═══ Supplied information

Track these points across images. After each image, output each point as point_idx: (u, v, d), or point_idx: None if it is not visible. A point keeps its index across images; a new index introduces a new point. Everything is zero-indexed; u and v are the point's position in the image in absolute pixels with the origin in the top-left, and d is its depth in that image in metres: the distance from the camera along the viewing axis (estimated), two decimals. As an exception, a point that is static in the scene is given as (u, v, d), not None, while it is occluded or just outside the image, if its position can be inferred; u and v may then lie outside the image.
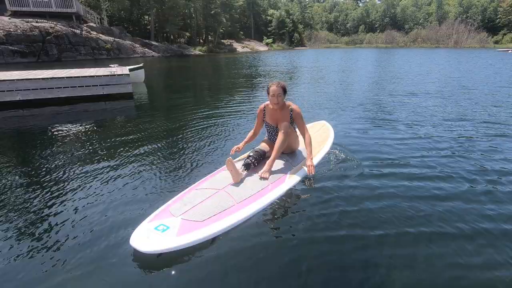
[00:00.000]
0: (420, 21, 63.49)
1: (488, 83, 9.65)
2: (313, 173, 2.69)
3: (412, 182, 2.81)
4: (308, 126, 3.99)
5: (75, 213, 2.34)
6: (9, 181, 2.92)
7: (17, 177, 3.03)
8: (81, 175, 3.02)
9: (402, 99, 7.03)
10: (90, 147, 3.88)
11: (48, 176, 3.01)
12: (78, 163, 3.33)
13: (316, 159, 3.05)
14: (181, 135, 4.38)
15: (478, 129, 4.58)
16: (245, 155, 2.90)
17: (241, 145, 2.98)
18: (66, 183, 2.85)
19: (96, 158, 3.48)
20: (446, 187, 2.74)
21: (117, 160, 3.39)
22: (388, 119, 5.19)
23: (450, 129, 4.59)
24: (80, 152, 3.70)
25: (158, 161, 3.38)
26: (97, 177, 2.96)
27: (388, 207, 2.38)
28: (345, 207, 2.39)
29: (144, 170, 3.12)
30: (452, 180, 2.87)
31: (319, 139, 3.57)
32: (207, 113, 5.81)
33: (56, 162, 3.38)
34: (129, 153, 3.60)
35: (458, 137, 4.19)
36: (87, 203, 2.48)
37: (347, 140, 3.97)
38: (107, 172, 3.08)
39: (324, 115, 5.29)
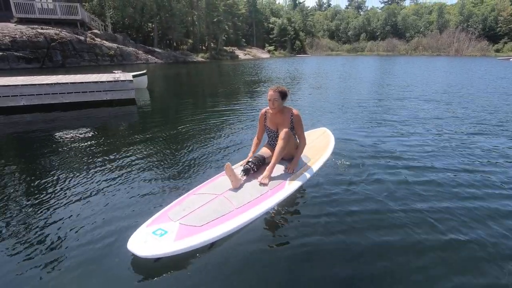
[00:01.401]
0: (421, 29, 63.80)
1: (490, 89, 9.68)
2: (293, 171, 2.87)
3: (415, 189, 2.81)
4: (308, 132, 4.02)
5: (73, 216, 2.36)
6: (12, 184, 2.96)
7: (19, 181, 3.06)
8: (82, 179, 3.05)
9: (404, 106, 7.05)
10: (92, 152, 3.92)
11: (49, 180, 3.04)
12: (79, 167, 3.36)
13: (316, 166, 3.09)
14: (182, 141, 4.41)
15: (485, 136, 4.57)
16: (245, 160, 2.92)
17: (250, 157, 2.96)
18: (67, 187, 2.87)
19: (98, 162, 3.51)
20: (449, 191, 2.75)
21: (118, 165, 3.42)
22: (389, 126, 5.20)
23: (453, 136, 4.59)
24: (82, 157, 3.73)
25: (158, 166, 3.41)
26: (97, 181, 2.99)
27: (389, 213, 2.39)
28: (345, 214, 2.39)
29: (144, 174, 3.14)
30: (455, 184, 2.89)
31: (320, 146, 3.59)
32: (208, 119, 5.85)
33: (58, 166, 3.41)
34: (130, 158, 3.63)
35: (461, 143, 4.19)
36: (87, 207, 2.50)
37: (347, 147, 3.98)
38: (108, 176, 3.11)
39: (325, 122, 5.31)
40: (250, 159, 2.81)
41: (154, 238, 1.90)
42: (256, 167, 2.78)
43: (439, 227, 2.21)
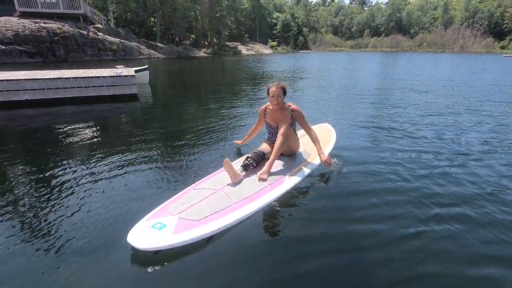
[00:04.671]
0: (426, 25, 63.25)
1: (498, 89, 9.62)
2: (330, 164, 2.84)
3: (416, 186, 2.80)
4: None
5: (75, 210, 2.40)
6: (14, 178, 3.00)
7: (22, 174, 3.10)
8: (84, 173, 3.09)
9: (409, 103, 6.99)
10: (93, 147, 3.96)
11: (51, 174, 3.08)
12: (81, 162, 3.40)
13: (316, 161, 3.08)
14: (183, 136, 4.44)
15: (488, 139, 4.47)
16: (244, 156, 2.94)
17: (241, 141, 2.99)
18: (69, 181, 2.91)
19: (99, 157, 3.55)
20: (450, 192, 2.73)
21: (119, 160, 3.45)
22: (392, 122, 5.18)
23: (454, 135, 4.54)
24: (83, 151, 3.77)
25: (159, 161, 3.44)
26: (99, 176, 3.02)
27: (389, 209, 2.40)
28: (344, 210, 2.41)
29: (145, 170, 3.17)
30: (457, 183, 2.88)
31: (321, 141, 3.59)
32: (209, 114, 5.87)
33: (59, 161, 3.45)
34: (132, 153, 3.66)
35: (463, 144, 4.13)
36: (88, 200, 2.54)
37: (349, 142, 3.99)
38: (109, 171, 3.14)
39: (327, 117, 5.29)
40: (250, 155, 2.83)
41: (153, 231, 1.94)
42: (256, 162, 2.79)
43: (441, 223, 2.22)
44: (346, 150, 3.67)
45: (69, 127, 4.94)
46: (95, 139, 4.33)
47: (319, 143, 2.95)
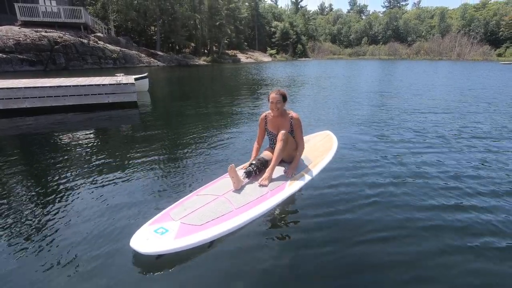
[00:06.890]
0: (423, 33, 64.02)
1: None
2: (292, 175, 2.85)
3: (415, 194, 2.80)
4: (312, 135, 4.06)
5: (77, 215, 2.40)
6: (16, 186, 3.00)
7: (23, 182, 3.11)
8: (85, 180, 3.09)
9: (409, 111, 7.00)
10: (94, 154, 3.96)
11: (53, 181, 3.08)
12: (82, 169, 3.41)
13: (317, 168, 3.11)
14: (184, 143, 4.45)
15: (489, 141, 4.51)
16: (248, 163, 2.95)
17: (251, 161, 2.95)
18: (70, 187, 2.92)
19: (101, 164, 3.56)
20: (454, 199, 2.73)
21: (121, 167, 3.46)
22: (393, 129, 5.20)
23: (457, 142, 4.53)
24: (85, 159, 3.78)
25: (162, 168, 3.45)
26: (102, 183, 3.03)
27: (388, 218, 2.40)
28: (344, 217, 2.41)
29: (147, 176, 3.18)
30: (459, 192, 2.86)
31: (322, 149, 3.61)
32: (209, 121, 5.90)
33: (60, 168, 3.46)
34: (133, 160, 3.67)
35: (467, 151, 4.12)
36: (90, 206, 2.54)
37: (350, 150, 3.99)
38: (112, 178, 3.15)
39: (329, 125, 5.31)
40: (253, 162, 2.84)
41: (155, 236, 1.95)
42: (259, 170, 2.80)
43: (441, 233, 2.22)
44: (347, 159, 3.67)
45: (69, 135, 4.95)
46: (95, 146, 4.34)
47: (299, 158, 2.97)
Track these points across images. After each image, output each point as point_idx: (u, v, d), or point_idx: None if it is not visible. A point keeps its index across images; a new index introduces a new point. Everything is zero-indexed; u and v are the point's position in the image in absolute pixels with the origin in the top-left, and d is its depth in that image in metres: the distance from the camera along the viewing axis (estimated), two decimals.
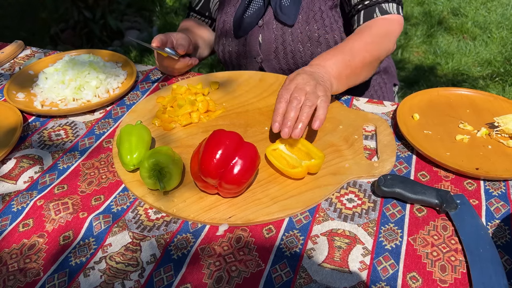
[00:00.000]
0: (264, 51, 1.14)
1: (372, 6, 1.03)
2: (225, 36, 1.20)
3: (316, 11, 1.07)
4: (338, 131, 0.89)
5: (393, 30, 1.02)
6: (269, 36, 1.11)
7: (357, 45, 0.96)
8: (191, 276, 0.64)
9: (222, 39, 1.21)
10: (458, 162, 0.81)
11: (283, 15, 1.08)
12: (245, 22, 1.14)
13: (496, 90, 2.51)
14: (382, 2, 1.03)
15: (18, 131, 0.91)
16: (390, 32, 1.02)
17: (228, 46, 1.20)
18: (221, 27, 1.20)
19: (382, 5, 1.02)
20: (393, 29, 1.02)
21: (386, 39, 1.01)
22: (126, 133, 0.81)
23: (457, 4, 3.48)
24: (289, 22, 1.08)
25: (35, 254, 0.68)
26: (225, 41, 1.20)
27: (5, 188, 0.81)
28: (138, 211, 0.75)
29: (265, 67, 1.16)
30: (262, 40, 1.13)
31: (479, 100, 0.98)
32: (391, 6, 1.03)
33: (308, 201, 0.74)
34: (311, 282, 0.63)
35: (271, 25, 1.11)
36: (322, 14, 1.07)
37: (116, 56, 1.18)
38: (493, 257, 0.65)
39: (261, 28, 1.12)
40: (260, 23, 1.12)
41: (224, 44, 1.21)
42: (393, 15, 1.02)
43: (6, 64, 1.22)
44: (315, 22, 1.07)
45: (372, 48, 0.98)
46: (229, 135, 0.72)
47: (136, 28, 3.28)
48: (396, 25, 1.03)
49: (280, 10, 1.08)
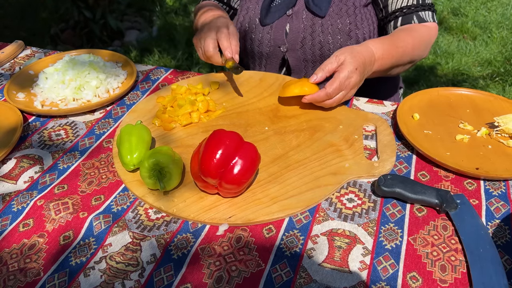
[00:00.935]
0: (290, 40, 1.13)
1: (410, 14, 1.06)
2: (248, 23, 1.17)
3: (349, 6, 1.08)
4: (338, 131, 0.90)
5: (431, 37, 1.07)
6: (298, 25, 1.11)
7: (403, 42, 1.01)
8: (191, 276, 0.64)
9: (245, 26, 1.19)
10: (458, 162, 0.81)
11: (315, 6, 1.08)
12: (272, 10, 1.13)
13: (496, 90, 2.51)
14: (420, 10, 1.06)
15: (18, 131, 0.91)
16: (429, 40, 1.07)
17: (251, 33, 1.17)
18: (244, 14, 1.18)
19: (420, 13, 1.06)
20: (431, 36, 1.07)
21: (424, 45, 1.06)
22: (126, 133, 0.81)
23: (457, 4, 3.48)
24: (320, 13, 1.08)
25: (35, 254, 0.68)
26: (248, 28, 1.18)
27: (5, 188, 0.81)
28: (138, 211, 0.75)
29: (288, 57, 1.15)
30: (289, 29, 1.12)
31: (479, 100, 0.98)
32: (428, 14, 1.06)
33: (308, 201, 0.74)
34: (311, 282, 0.63)
35: (300, 14, 1.10)
36: (355, 10, 1.08)
37: (116, 56, 1.18)
38: (493, 257, 0.65)
39: (290, 17, 1.11)
40: (289, 12, 1.11)
41: (247, 31, 1.18)
42: (430, 23, 1.06)
43: (6, 64, 1.22)
44: (348, 16, 1.08)
45: (411, 50, 1.03)
46: (229, 135, 0.72)
47: (136, 28, 3.28)
48: (434, 32, 1.07)
49: (313, 1, 1.08)
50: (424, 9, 1.06)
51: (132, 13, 3.42)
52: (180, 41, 3.10)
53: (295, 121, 0.93)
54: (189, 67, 2.83)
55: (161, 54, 2.95)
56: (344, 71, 0.90)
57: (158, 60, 2.90)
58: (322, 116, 0.94)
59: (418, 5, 1.06)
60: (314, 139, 0.88)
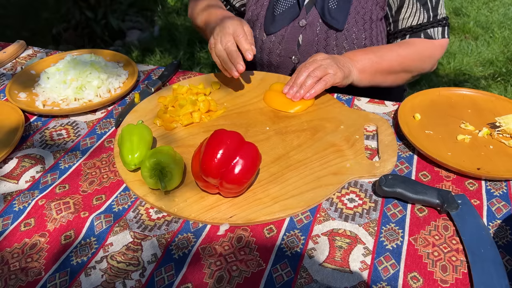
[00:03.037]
0: (302, 52, 1.10)
1: (418, 32, 1.06)
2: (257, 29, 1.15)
3: (366, 20, 1.06)
4: (340, 131, 0.89)
5: (434, 53, 1.07)
6: (312, 37, 1.08)
7: (390, 53, 1.03)
8: (192, 275, 0.65)
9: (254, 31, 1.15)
10: (459, 162, 0.81)
11: (332, 19, 1.05)
12: (277, 19, 1.10)
13: (498, 90, 2.51)
14: (429, 28, 1.05)
15: (20, 131, 0.91)
16: (429, 55, 1.07)
17: (260, 40, 1.14)
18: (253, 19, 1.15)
19: (428, 30, 1.06)
20: (434, 52, 1.07)
21: (424, 59, 1.07)
22: (128, 133, 0.81)
23: (459, 4, 3.47)
24: (338, 26, 1.05)
25: (36, 254, 0.69)
26: (257, 35, 1.14)
27: (7, 187, 0.81)
28: (139, 211, 0.75)
29: None
30: (302, 41, 1.10)
31: (481, 100, 0.98)
32: (437, 30, 1.06)
33: (309, 201, 0.74)
34: (312, 282, 0.63)
35: (315, 26, 1.08)
36: (372, 24, 1.06)
37: (117, 56, 1.18)
38: (494, 257, 0.65)
39: (303, 28, 1.09)
40: (302, 23, 1.08)
41: (257, 38, 1.15)
42: (437, 40, 1.06)
43: (8, 64, 1.22)
44: (364, 30, 1.06)
45: (403, 61, 1.04)
46: (230, 135, 0.72)
47: (137, 28, 3.28)
48: (438, 49, 1.07)
49: (329, 13, 1.05)
50: (434, 26, 1.05)
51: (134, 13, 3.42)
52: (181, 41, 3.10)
53: (296, 121, 0.93)
54: (190, 67, 2.83)
55: (163, 54, 2.95)
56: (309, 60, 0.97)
57: (159, 60, 2.90)
58: (323, 116, 0.94)
59: (428, 22, 1.05)
60: (315, 139, 0.88)
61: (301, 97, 0.95)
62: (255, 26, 1.15)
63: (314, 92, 0.94)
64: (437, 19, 1.05)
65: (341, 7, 1.05)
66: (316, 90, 0.93)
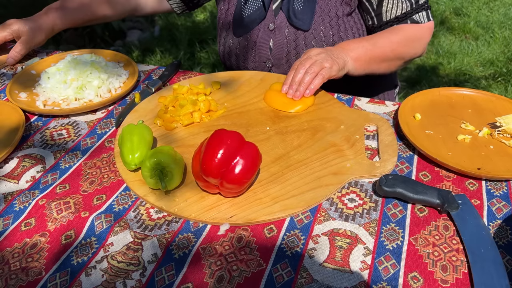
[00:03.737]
0: (275, 55, 1.12)
1: (404, 20, 1.06)
2: (227, 30, 1.16)
3: (332, 17, 1.06)
4: (340, 131, 0.89)
5: (423, 35, 1.07)
6: (281, 40, 1.09)
7: (382, 40, 1.03)
8: (192, 275, 0.65)
9: (224, 32, 1.17)
10: (459, 162, 0.81)
11: (298, 20, 1.06)
12: (245, 21, 1.12)
13: (498, 90, 2.51)
14: (414, 14, 1.05)
15: (20, 131, 0.91)
16: (419, 38, 1.07)
17: (230, 41, 1.16)
18: (223, 18, 1.16)
19: (413, 16, 1.06)
20: (423, 35, 1.07)
21: (414, 43, 1.07)
22: (128, 133, 0.81)
23: (459, 4, 3.47)
24: (304, 27, 1.06)
25: (37, 253, 0.69)
26: (227, 35, 1.17)
27: (7, 187, 0.81)
28: (139, 211, 0.75)
29: (274, 72, 1.15)
30: (273, 45, 1.11)
31: (481, 100, 0.98)
32: (421, 15, 1.06)
33: (310, 201, 0.74)
34: (312, 281, 0.63)
35: (283, 29, 1.08)
36: (338, 20, 1.06)
37: (118, 56, 1.18)
38: (494, 257, 0.65)
39: (273, 32, 1.10)
40: (271, 27, 1.09)
41: (226, 37, 1.17)
42: (423, 24, 1.06)
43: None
44: (331, 27, 1.06)
45: (396, 46, 1.04)
46: (230, 134, 0.72)
47: (138, 28, 3.28)
48: (426, 31, 1.07)
49: (294, 15, 1.06)
50: (418, 11, 1.05)
51: None
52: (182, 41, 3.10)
53: (297, 121, 0.93)
54: (191, 67, 2.83)
55: (163, 54, 2.96)
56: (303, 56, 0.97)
57: (160, 60, 2.90)
58: (324, 116, 0.94)
59: (412, 9, 1.05)
60: (316, 139, 0.88)
61: (301, 95, 0.95)
62: (225, 26, 1.16)
63: (314, 88, 0.94)
64: (419, 4, 1.05)
65: (307, 7, 1.05)
66: (315, 85, 0.93)
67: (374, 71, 1.06)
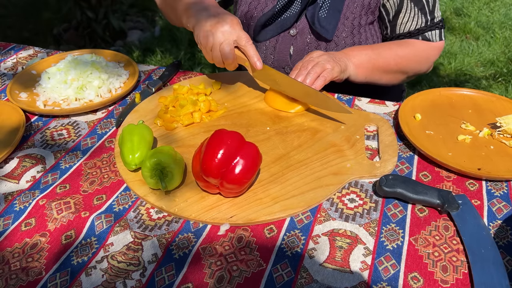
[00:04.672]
0: (294, 62, 1.09)
1: (416, 36, 1.06)
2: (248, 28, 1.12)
3: (355, 25, 1.05)
4: (340, 131, 0.89)
5: (431, 54, 1.08)
6: (302, 47, 1.07)
7: (388, 51, 1.03)
8: (193, 275, 0.65)
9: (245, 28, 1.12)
10: (460, 162, 0.81)
11: (322, 28, 1.03)
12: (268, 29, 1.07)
13: (499, 90, 2.51)
14: (426, 31, 1.05)
15: (20, 131, 0.91)
16: (426, 56, 1.08)
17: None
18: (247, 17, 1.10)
19: (426, 33, 1.06)
20: (431, 53, 1.08)
21: (421, 60, 1.07)
22: (128, 133, 0.81)
23: (460, 4, 3.47)
24: (327, 36, 1.03)
25: (37, 253, 0.69)
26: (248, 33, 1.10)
27: (7, 187, 0.81)
28: (139, 211, 0.75)
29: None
30: (293, 52, 1.09)
31: (482, 100, 0.97)
32: (434, 33, 1.06)
33: (310, 201, 0.74)
34: (312, 282, 0.63)
35: (305, 36, 1.06)
36: (360, 29, 1.06)
37: (118, 56, 1.18)
38: (494, 258, 0.65)
39: (294, 38, 1.07)
40: (293, 32, 1.07)
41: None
42: (434, 43, 1.07)
43: (9, 64, 1.22)
44: (353, 36, 1.05)
45: (400, 61, 1.04)
46: (230, 135, 0.72)
47: (138, 28, 3.28)
48: (435, 50, 1.08)
49: (319, 22, 1.02)
50: (432, 29, 1.05)
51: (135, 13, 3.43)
52: (182, 41, 3.10)
53: (297, 121, 0.93)
54: (191, 67, 2.83)
55: (164, 54, 2.96)
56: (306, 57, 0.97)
57: (160, 60, 2.90)
58: (324, 116, 0.94)
59: (426, 26, 1.04)
60: (316, 139, 0.88)
61: None
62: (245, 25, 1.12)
63: (315, 89, 0.93)
64: (434, 22, 1.05)
65: (331, 16, 1.03)
66: (317, 87, 0.93)
67: (375, 81, 1.06)
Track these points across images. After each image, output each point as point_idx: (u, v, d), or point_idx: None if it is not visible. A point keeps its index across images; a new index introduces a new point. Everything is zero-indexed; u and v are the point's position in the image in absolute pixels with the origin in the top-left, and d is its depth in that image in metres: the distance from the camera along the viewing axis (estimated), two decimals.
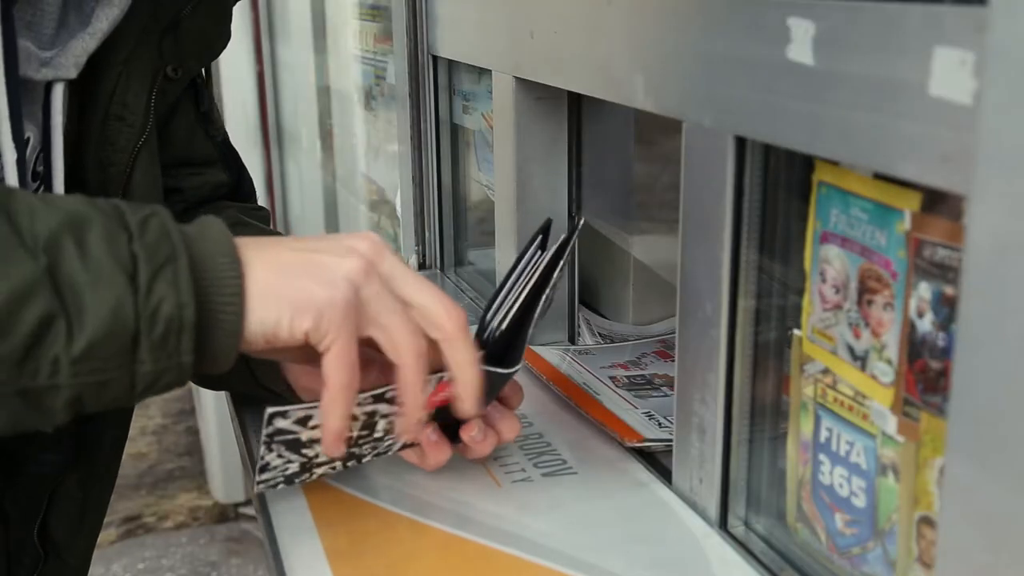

══════

§ About this exercise: Find "0: (264, 51, 1.14)" in the entries above and copy that whole line exactly, then each line after it through the line that contains "49: (280, 10, 1.08)".

§ Exercise result:
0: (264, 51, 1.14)
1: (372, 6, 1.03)
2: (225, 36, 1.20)
3: (316, 11, 1.07)
4: (338, 131, 0.89)
5: (393, 30, 1.02)
6: (269, 36, 1.11)
7: (357, 45, 0.96)
8: (191, 276, 0.64)
9: (222, 39, 1.21)
10: (458, 162, 0.81)
11: (283, 15, 1.08)
12: (245, 22, 1.14)
13: (496, 90, 2.51)
14: (382, 2, 1.03)
15: (18, 131, 0.91)
16: (390, 32, 1.02)
17: (228, 46, 1.20)
18: (221, 27, 1.20)
19: (382, 5, 1.02)
20: (393, 29, 1.02)
21: (386, 39, 1.01)
22: (126, 133, 0.81)
23: (457, 4, 3.48)
24: (289, 22, 1.08)
25: (35, 254, 0.68)
26: (225, 41, 1.20)
27: (5, 188, 0.81)
28: (138, 211, 0.75)
29: (265, 67, 1.16)
30: (262, 40, 1.13)
31: (479, 100, 0.98)
32: (391, 6, 1.03)
33: (308, 201, 0.74)
34: (311, 282, 0.63)
35: (271, 25, 1.11)
36: (322, 14, 1.07)
37: (116, 56, 1.18)
38: (493, 257, 0.65)
39: (261, 28, 1.12)
40: (260, 23, 1.12)
41: (224, 44, 1.21)
42: (393, 15, 1.02)
43: (6, 64, 1.22)
44: (315, 22, 1.07)
45: (372, 48, 0.98)
46: (229, 135, 0.72)
47: (136, 28, 3.28)
48: (396, 25, 1.03)
49: (280, 10, 1.08)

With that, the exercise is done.